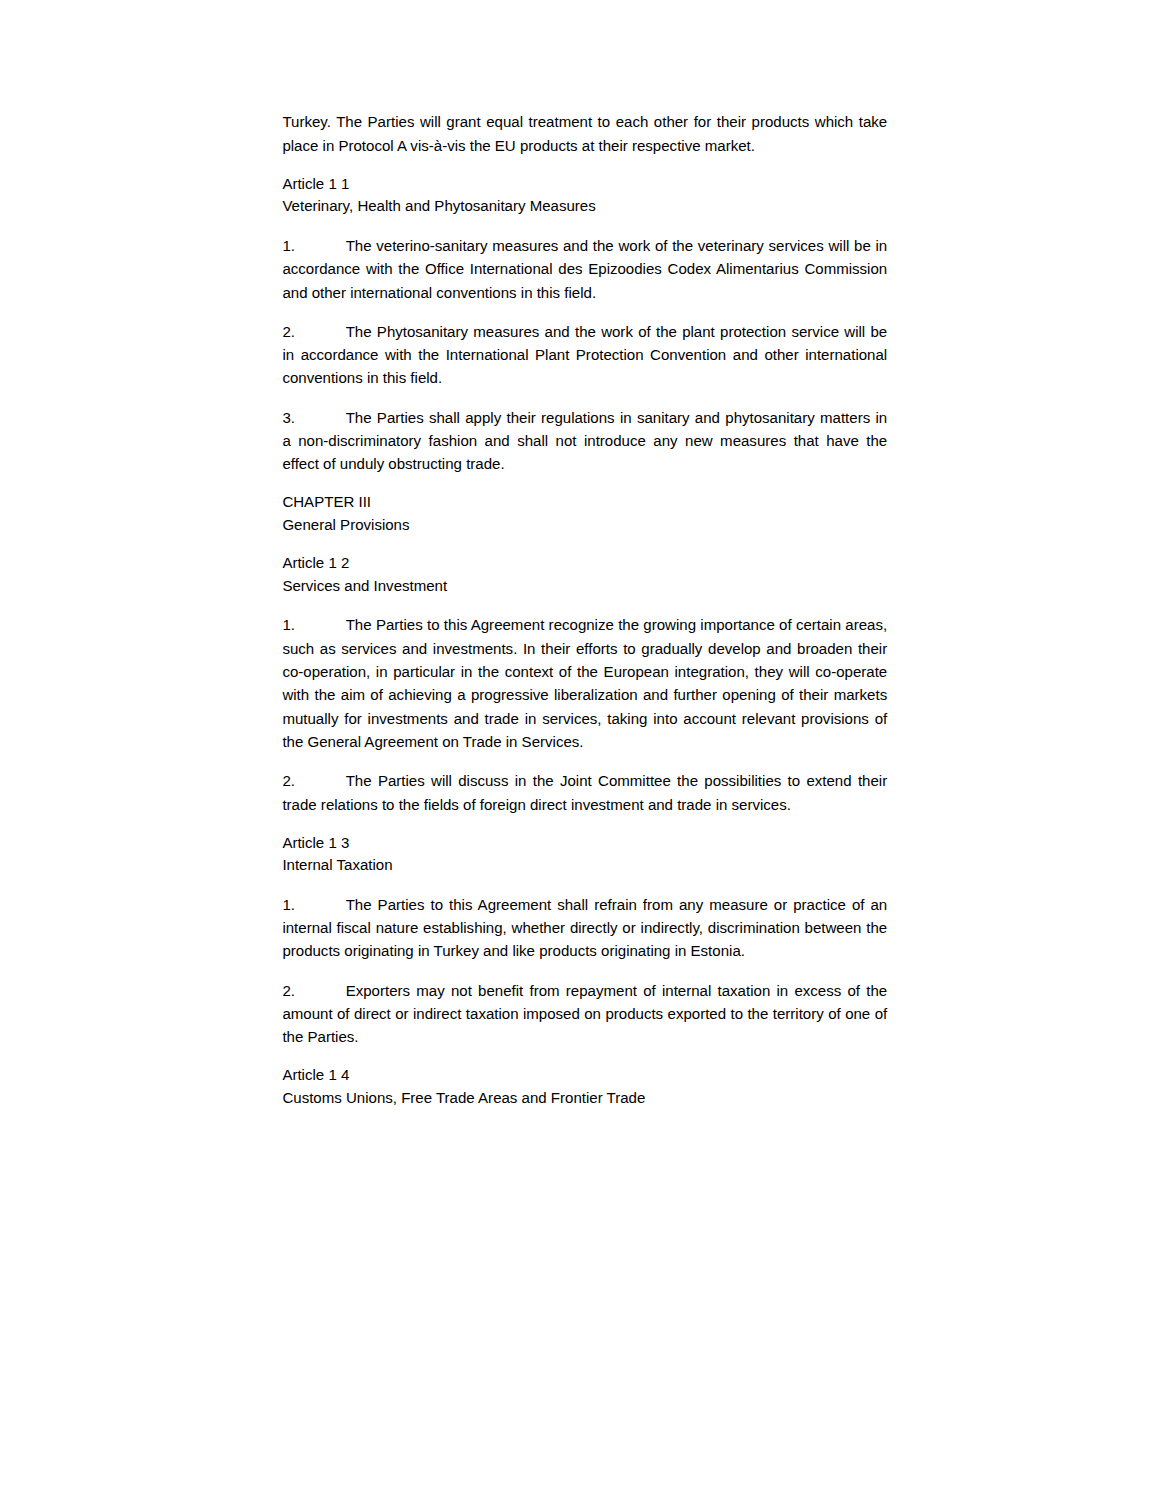Turkey. The Parties will grant equal treatment to each other for their products which take place in Protocol A vis-à-vis the EU products at their respective market.
Article 1 1 Veterinary, Health and Phytosanitary Measures
1. The veterino-sanitary measures and the work of the veterinary services will be in accordance with the Office International des Epizoodies Codex Alimentarius Commission and other international conventions in this field.
2. The Phytosanitary measures and the work of the plant protection service will be in accordance with the International Plant Protection Convention and other international conventions in this field.
3. The Parties shall apply their regulations in sanitary and phytosanitary matters in a non-discriminatory fashion and shall not introduce any new measures that have the effect of unduly obstructing trade.
CHAPTER III General Provisions
Article 1 2 Services and Investment
1. The Parties to this Agreement recognize the growing importance of certain areas, such as services and investments. In their efforts to gradually develop and broaden their co-operation, in particular in the context of the European integration, they will co-operate with the aim of achieving a progressive liberalization and further opening of their markets mutually for investments and trade in services, taking into account relevant provisions of the General Agreement on Trade in Services.
2. The Parties will discuss in the Joint Committee the possibilities to extend their trade relations to the fields of foreign direct investment and trade in services.
Article 1 3 Internal Taxation
1. The Parties to this Agreement shall refrain from any measure or practice of an internal fiscal nature establishing, whether directly or indirectly, discrimination between the products originating in Turkey and like products originating in Estonia.
2. Exporters may not benefit from repayment of internal taxation in excess of the amount of direct or indirect taxation imposed on products exported to the territory of one of the Parties.
Article 1 4 Customs Unions, Free Trade Areas and Frontier Trade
☆ ☆ ☆ ☆ ☆ ☆ ☆
Activity:
Return exactly, and only, the line containing "1. The Parties to this Agreement recognize" and every line after it through the end of the material.

Solution:
1. The Parties to this Agreement recognize the growing importance of certain areas, such as services and investments. In their efforts to gradually develop and broaden their co-operation, in particular in the context of the European integration, they will co-operate with the aim of achieving a progressive liberalization and further opening of their markets mutually for investments and trade in services, taking into account relevant provisions of the General Agreement on Trade in Services.
2. The Parties will discuss in the Joint Committee the possibilities to extend their trade relations to the fields of foreign direct investment and trade in services.
Article 1 3 Internal Taxation
1. The Parties to this Agreement shall refrain from any measure or practice of an internal fiscal nature establishing, whether directly or indirectly, discrimination between the products originating in Turkey and like products originating in Estonia.
2. Exporters may not benefit from repayment of internal taxation in excess of the amount of direct or indirect taxation imposed on products exported to the territory of one of the Parties.
Article 1 4 Customs Unions, Free Trade Areas and Frontier Trade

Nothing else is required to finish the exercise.